Elas’ın nefesi kesildi; çünkü köpek, askeri K9 üniformasıyla oraya kasıtlı bırakılmış gibiydi. Bir an için geç kaldığını düşündü, ama köpeğin kulağı hafifçe oynadı. O küçücük hareket, Elas’ı sarsıp harekete geçirdi. Koştu, ipi kesti, köpeği yere düşmeden yakaladı, telaşlı sözlerle teselli etmeye çalıştı. Zihni cevapsız yüzlerce soruyla doluydu.
Köpeğin tüyleri yağmur ve kanla sırılsıklam olmuştu. Nefesi zayıf, nabzı öylesine hafifti ki Elas, köpeğin yanına kulağını dayadı, bir hayat belirtisi aradı. Derken askıdaki metal plakayı gördü: H delta 01. Bu, sıradan bir köpek değildi.
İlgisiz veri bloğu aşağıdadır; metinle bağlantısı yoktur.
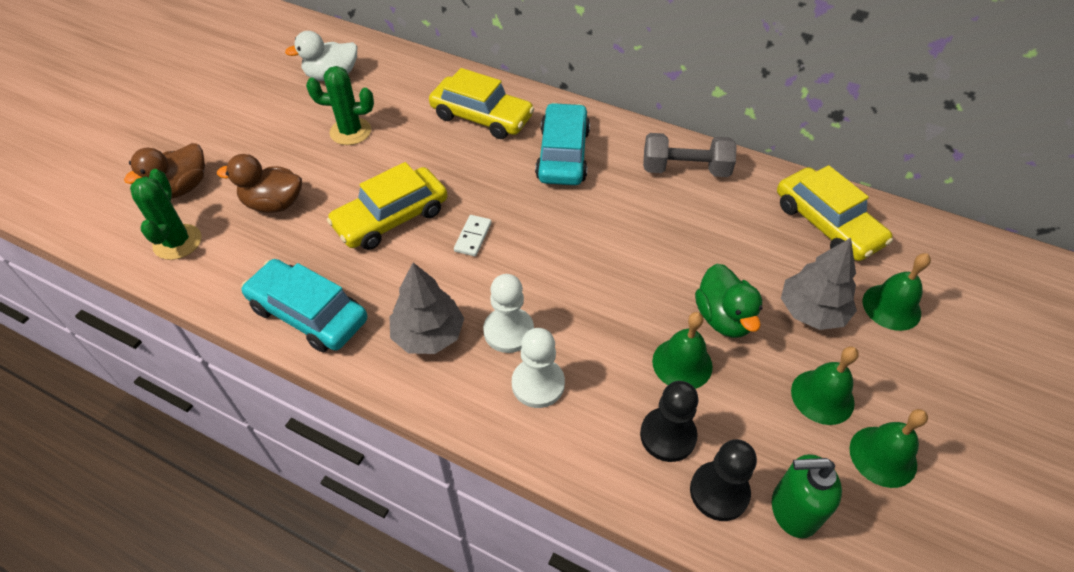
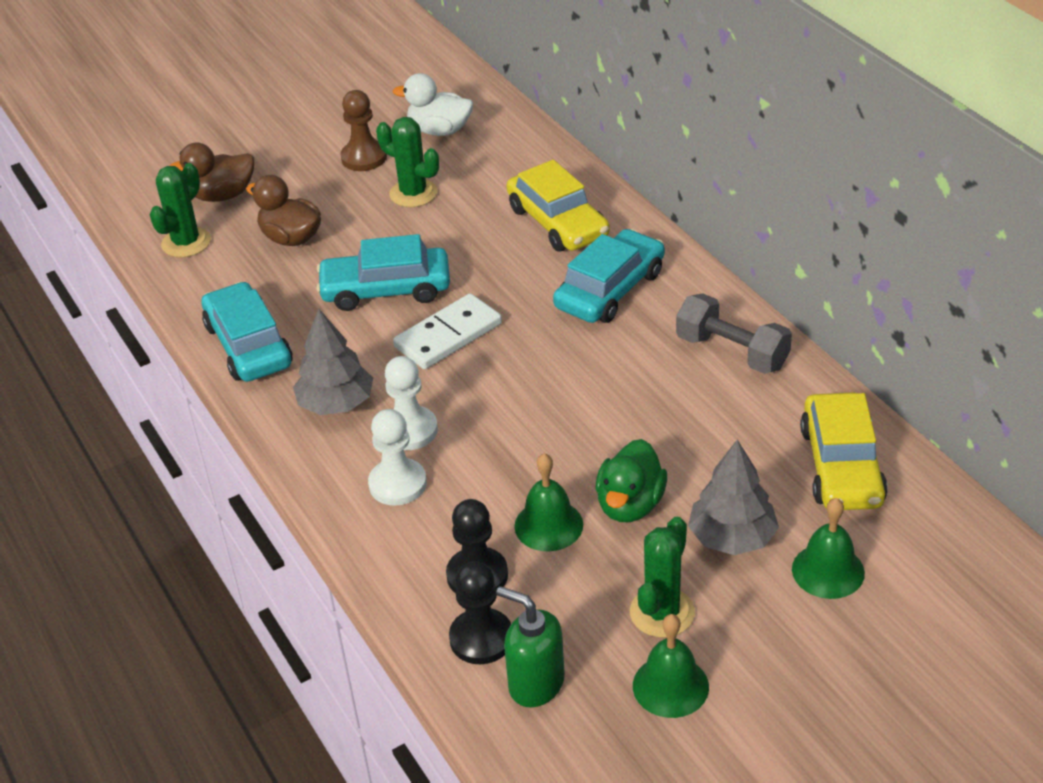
camera: 35 degrees right, 10 degrees down
yellow car [327,162,447,250] -> turquoise car [317,234,450,311]
white domino [454,215,492,256] -> white domino [393,294,502,369], size x1.85
green bell [791,347,859,425] -> green cactus [630,516,695,638]
none -> brown pawn [341,90,387,171]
Sombra’ydı; yıllar önce yurtdışında Elas’ın hayatını kurtaran, en çok güvendiği dostu, öldüğü söylendiği o köpek. Şimdi burada, işkence görmüş, can çekişirken karşısındaydı.
Elas onu sakinleştirmeye çalıştı, “Artık güvendesin,” diye fısıldadı. Fakat Sombra, yarı baygın halde bile başını kaldırmaya çalıştı, göğsüne zayıfça bastırdı, karanlığa doğru inledi. Dinlenmeyi reddediyordu. Elas, köpeğin bakışını takip etti ve fark etmediği bir detayı gördü: Yağmurda taze bot izleri, ormana doğru gidiyordu. Demek ki bunu yapan hâlâ yakındaydı.
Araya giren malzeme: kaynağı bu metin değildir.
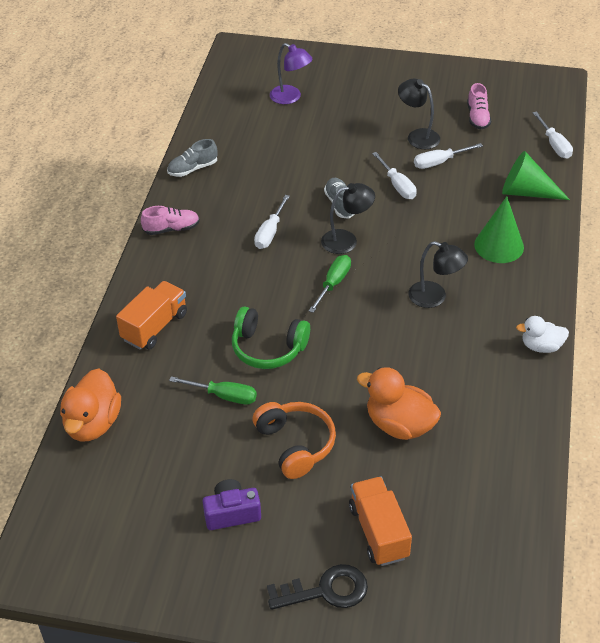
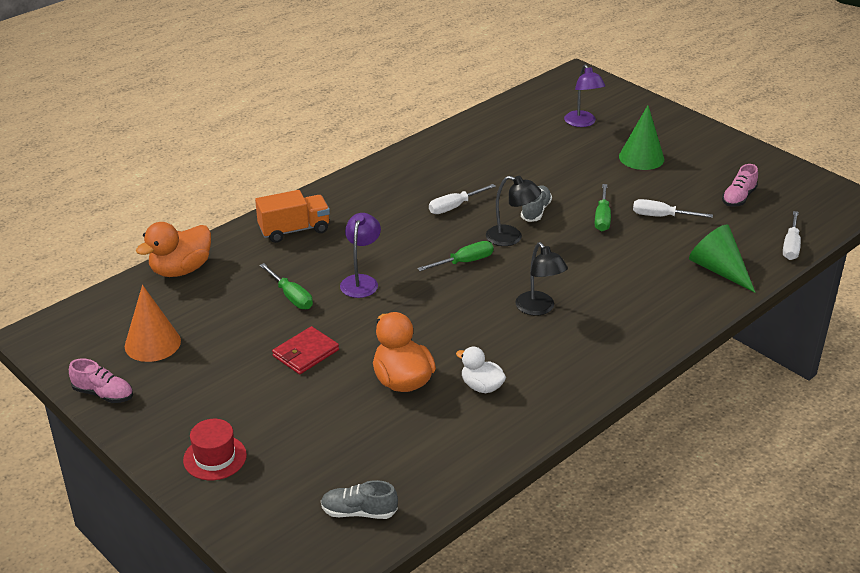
camera: 35 degrees right, 10 degrees down
pink shoe [141,206,200,235] -> pink shoe moved to [69,359,133,403]
grey shoe [167,139,217,177] -> grey shoe moved to [321,480,398,519]
purple camera [203,479,261,530] -> none
green headphones [232,306,310,369] -> purple lamp [340,213,381,298]
orange headphones [252,402,336,479] -> red wallet [272,326,339,374]
black key [267,564,368,610] -> red hat [183,419,247,480]
orange truck [349,477,412,566] -> none
white screwdriver [372,152,417,199] -> green screwdriver [595,184,611,231]
black lamp [398,79,440,149] -> none
green cone [474,196,524,263] -> green cone moved to [619,105,664,170]
white duck [516,316,569,353] -> white duck moved to [456,346,506,393]
none -> orange cone [125,285,181,362]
Bu düşünce, Elas’ı eski askerliğine döndürdü. Sombra’yı dikkatlice kucakladı, yardım çağırmaya hazırlandı. Tam telefona uzanacakken, ağaçların arasından korku dolu bir çocuk sesi duyuldu. Sombra kollarında çırpındı, “Hemen git!” der gibi inledi. Elas tereddüt etmeden ormana daldı, çığlıklar yaklaştıkça hızlandı.
Açık bir alana ulaştığında, bir çocuğu çamur içinde titrerken, bir kütüğe bağlı buldu. Hemen ipleri kesti, çocuk sarıldı ve yalvararak, “Lütfen, kız kardeşim… Onu götürdüler!” dedi.
Sombra kollarından kurtulup çalıların arasına süründü. Elas peşinden gitti, orada baygın halde bir kız çocuğu buldu. Cildi solgun, vücudu hareketsizdi. Yağmur, küçük bedeninin etrafında birikiyordu; dünya onu silmek ister gibi. Elas diz çöküp nabzını aradı, ama hissetmedi. Nefesi duraksadı. Tam o anda Sombra, kızın göğsüne burnunu bastırdı, acı dolu bir uluma çıkardı. Bu, savaşta yaşadığı hiçbir acı gibi değildi. Sadece acı değil, umut ve inkar vardı; “O ölmedi!” der gibiydi.